Multiple bidders fought it out, demonstrating that the scarcity was highly prized and credit/funding was not overly concerning for them. Lenders are typically quite particular about high rise apartments and loan to value ratios, and clearly this apartment attracted some cashed up buyers.
Yesterday’s busy auction day started in Brunswick West, where ten people, (mostly first home buyers) registered to bid, and seven fought it out.
The property’s drawcard was a trifecta of things; a boutique block of just four dwellings, a short stroll to a local cafe and updated pub, and a sunny rear courtyard on title.

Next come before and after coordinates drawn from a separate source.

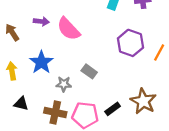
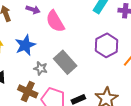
gray rectangle: (89, 71) -> (65, 62), size x1.6

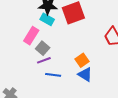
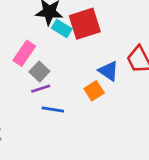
cyan rectangle: (47, 19) -> (62, 29), moved
blue triangle: (85, 74) -> (109, 71), moved

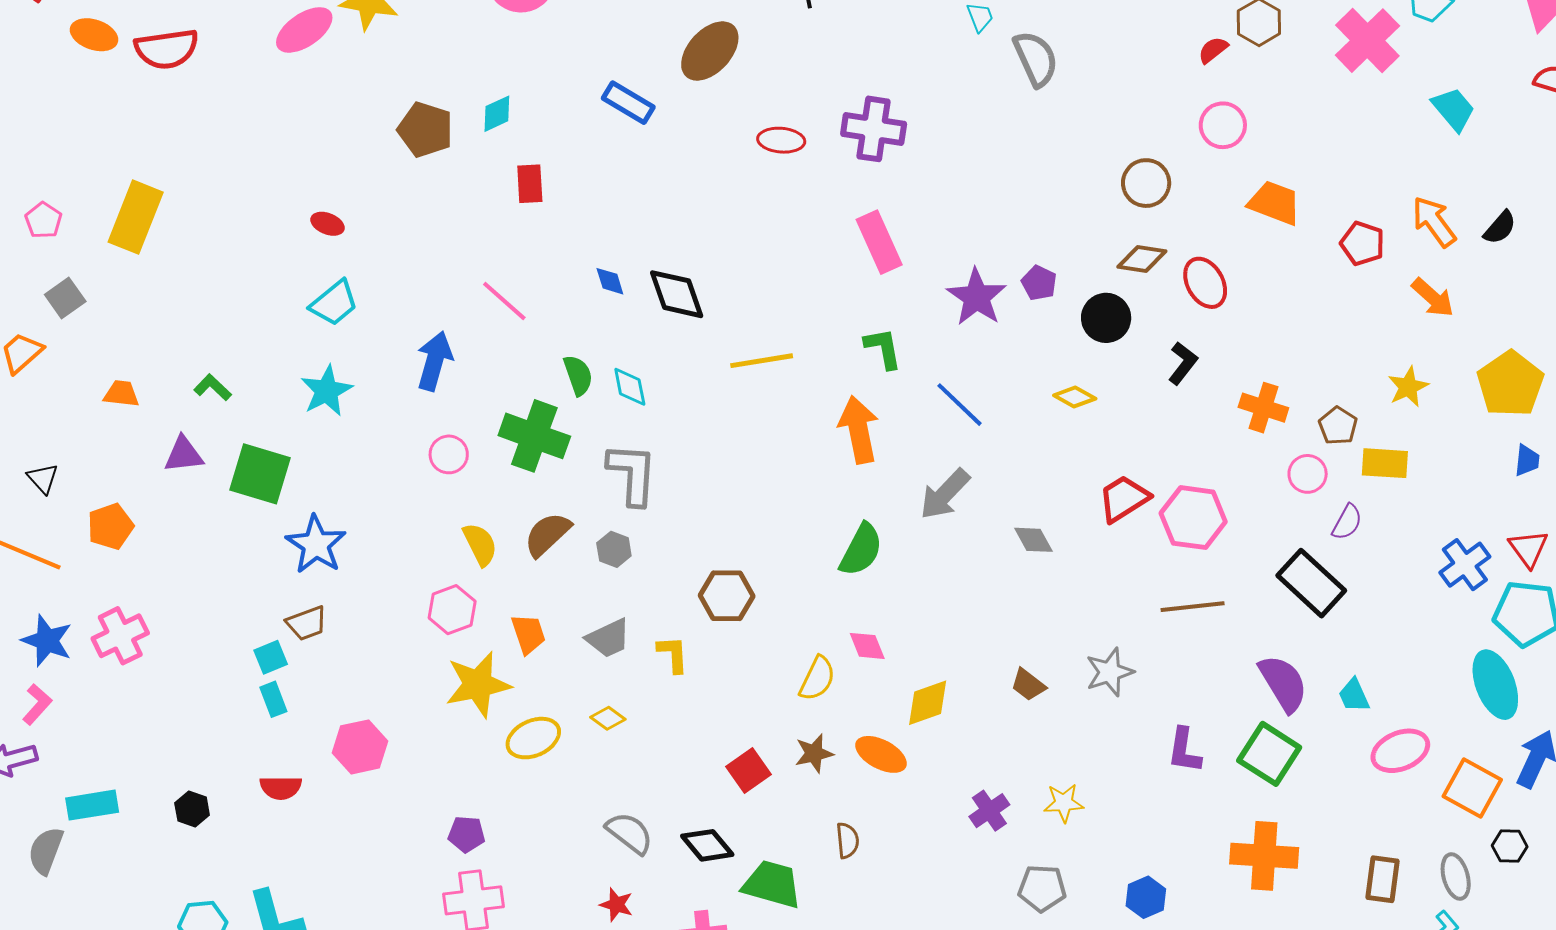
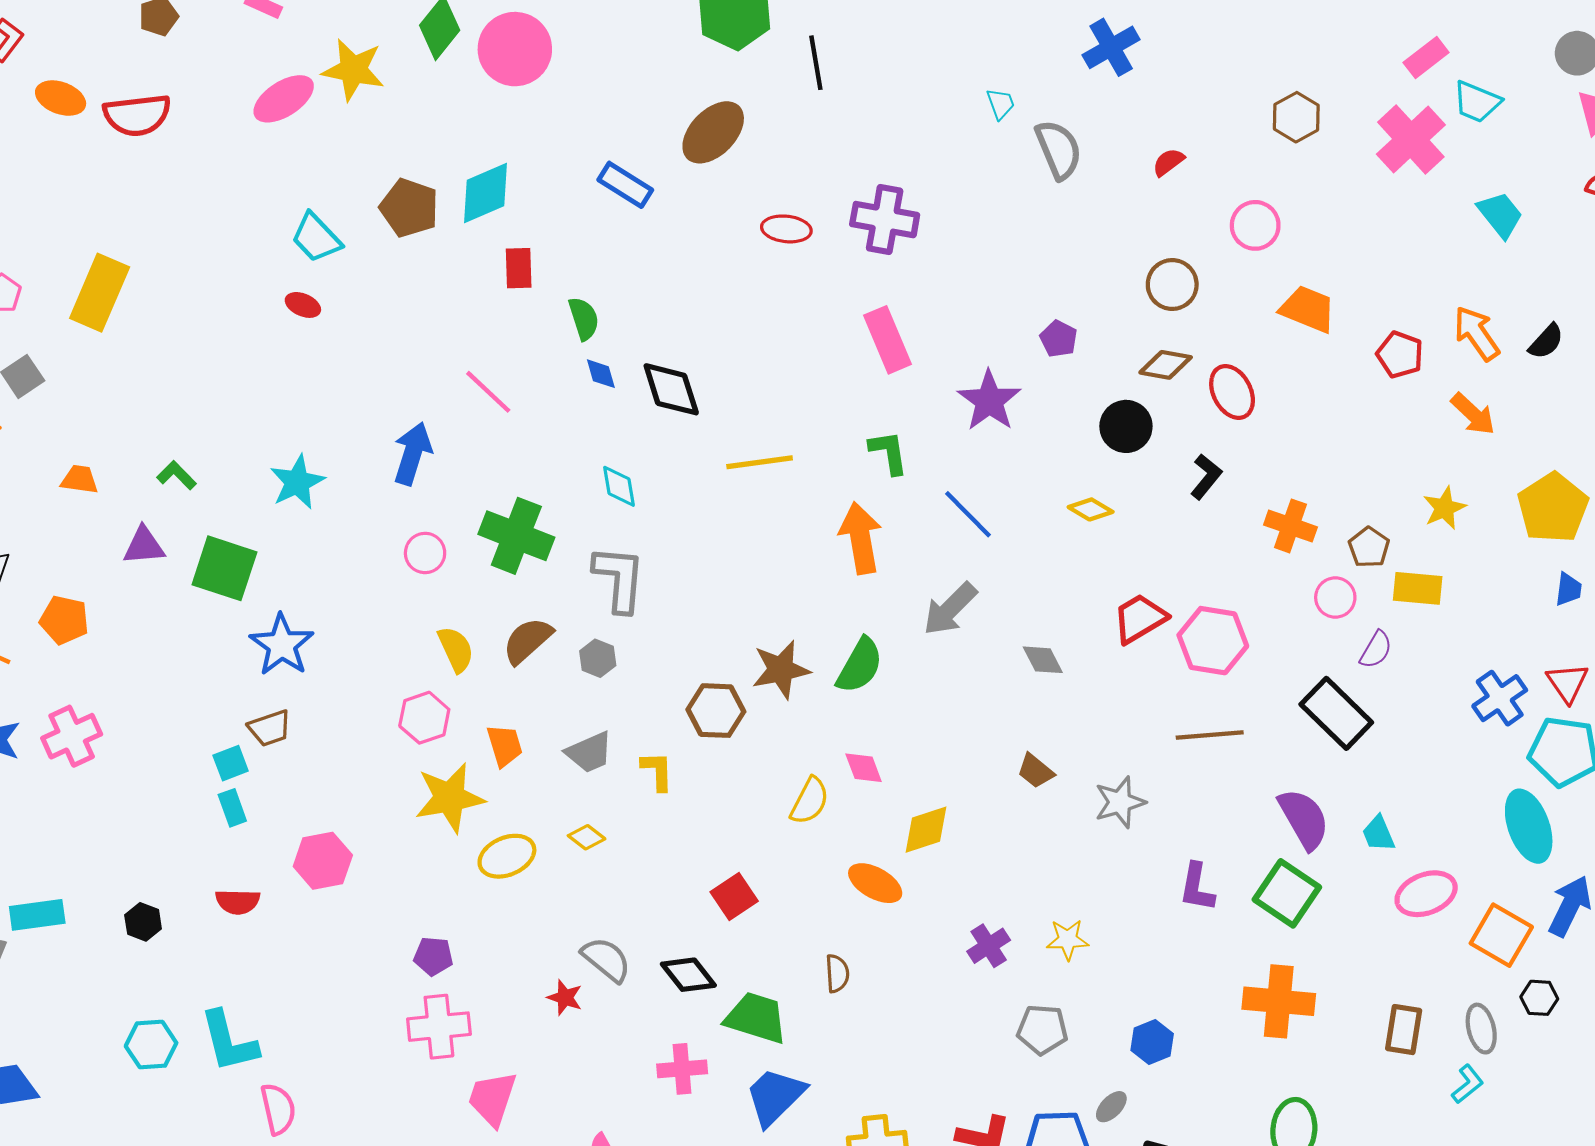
red semicircle: (1213, 50) -> (1168, 162), moved
cyan diamond: (497, 114) -> (486, 193), size x1.6
purple pentagon: (1039, 283) -> (1059, 339), moved
cyan trapezoid: (334, 303) -> (316, 238), moved, turned 84
green semicircle: (578, 375) -> (584, 319), moved
orange pentagon: (110, 526) -> (64, 620), turned 30
brown trapezoid: (1028, 685) -> (1036, 771), moved
brown star: (814, 753) -> (781, 670), moved, size x1.4
red star: (616, 905) -> (565, 998), moved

The following auction was in Lalor, just 17km from the city and home to some of the best home-produced Mediterranean deli-style produce. We’ve targeted this area as a gentrifying option for clients in the $700,000’s range and this property presented well internally, and also offered a large sunny yard, lock up garage, and friendly neighbourhood. Three of us fought for the keys on a long weekend Saturday; a testament to the growing popularity of the area.
The truth is that good properties are selling, compromised properties are passing in or facing discounting, and those vendors who are sitting on compromised assets and holding firm to 2021 market conditions are now having to face reality. Many agents are battling with overpriced stock, unreasonable vendors and C-grade off-markets that would likely fail at auction if tested in a typical advertising campaign.
It’s a sign of the times, but certainly not indicative of a falling market.